_Пункт задания_
Воспроизведите дословно отрывок из приведённого ниже текста о памяти в книге Бунина от слов «Жизнь предстает здесь» до слов «чуждая Бунину наука.».

Как и у Пруста, у Бунина мы находим не воспоминания, а память – то есть некую совершенно особую духовную сущность, понимаемую художником как суть искусства и даже жизни (Пруст писал, что память – это не момент прошлого, а нечто общее и прошлому и настоящему, и гораздо существеннее их обоих, и что память, в отличие от воспоминания, дает не фотографическое воспроизведение прошлого, а его суть, и потому несет такую радость и дает такую уверенность, что делает безразличной смерть; всё это мог бы повторить и Бунин). Именно поиском этой сути, высветлением эстетического в повседневном, отысканием ценности пережитого момента или присвоением ему ценности (что по сути одно и то же) занят Бунин в своей книге.
Жизнь предстает здесь не в своих разрозненных моментах, а во вневременном единстве, расширяющемся до вечности, здесь мы находим не маленький мирок загнутого в себе (и своей биографии) человека, а лучезарный космос, полный гармонии, блеска, красоты и тайны. Здесь с особой силой проявляется то свойство бунинских образов, которое можно было бы назвать некой их «абсолютизацией», то есть стремлением схватить в образе абсолют, а не только явление, овладеть всей полнотой жизни, а не какой-то частичкой истины, как это делает столь чуждая Бунину наука.

Сохранённые записи данных:

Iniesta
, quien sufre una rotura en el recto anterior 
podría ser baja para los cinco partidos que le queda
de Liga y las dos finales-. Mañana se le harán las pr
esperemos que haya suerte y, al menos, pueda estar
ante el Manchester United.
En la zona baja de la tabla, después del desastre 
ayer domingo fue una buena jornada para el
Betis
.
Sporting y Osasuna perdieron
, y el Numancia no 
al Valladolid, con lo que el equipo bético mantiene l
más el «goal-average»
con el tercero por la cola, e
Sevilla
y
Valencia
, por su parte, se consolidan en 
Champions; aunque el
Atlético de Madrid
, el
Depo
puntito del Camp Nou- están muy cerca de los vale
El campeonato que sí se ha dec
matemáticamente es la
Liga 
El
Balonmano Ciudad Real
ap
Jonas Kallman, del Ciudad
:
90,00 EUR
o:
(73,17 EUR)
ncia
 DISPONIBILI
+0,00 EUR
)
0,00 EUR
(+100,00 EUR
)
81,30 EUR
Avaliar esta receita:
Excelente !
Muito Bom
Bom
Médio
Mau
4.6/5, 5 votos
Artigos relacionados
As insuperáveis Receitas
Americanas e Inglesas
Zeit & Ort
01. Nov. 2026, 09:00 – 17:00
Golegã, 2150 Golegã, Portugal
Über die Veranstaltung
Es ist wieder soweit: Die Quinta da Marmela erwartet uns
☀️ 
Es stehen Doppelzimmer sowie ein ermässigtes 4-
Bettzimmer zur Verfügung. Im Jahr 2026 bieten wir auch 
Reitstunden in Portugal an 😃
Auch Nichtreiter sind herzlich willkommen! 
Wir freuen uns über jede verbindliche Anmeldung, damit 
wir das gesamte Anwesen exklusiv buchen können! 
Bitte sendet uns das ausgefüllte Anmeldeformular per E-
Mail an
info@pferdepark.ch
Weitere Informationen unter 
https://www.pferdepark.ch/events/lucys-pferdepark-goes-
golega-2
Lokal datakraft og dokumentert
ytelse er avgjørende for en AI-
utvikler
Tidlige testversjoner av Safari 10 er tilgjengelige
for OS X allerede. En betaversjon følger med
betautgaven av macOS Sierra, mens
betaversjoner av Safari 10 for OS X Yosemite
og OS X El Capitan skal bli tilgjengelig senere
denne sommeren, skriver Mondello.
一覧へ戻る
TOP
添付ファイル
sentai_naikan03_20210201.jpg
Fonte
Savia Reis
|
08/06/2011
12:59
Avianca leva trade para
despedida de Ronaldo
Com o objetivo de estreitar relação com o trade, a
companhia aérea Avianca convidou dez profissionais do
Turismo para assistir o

_Письменный ответ_
Жизнь предстает здесь не в своих разрозненных моментах, а во вневременном единстве, расширяющемся до вечности, здесь мы находим не маленький мирок загнутого в себе (и своей биографии) человека, а лучезарный космос, полный гармонии, блеска, красоты и тайны. Здесь с особой силой проявляется то свойство бунинских образов, которое можно было бы назвать некой их «абсолютизацией», то есть стремлением схватить в образе абсолют, а не только явление, овладеть всей полнотой жизни, а не какой-то частичкой истины, как это делает столь чуждая Бунину наука.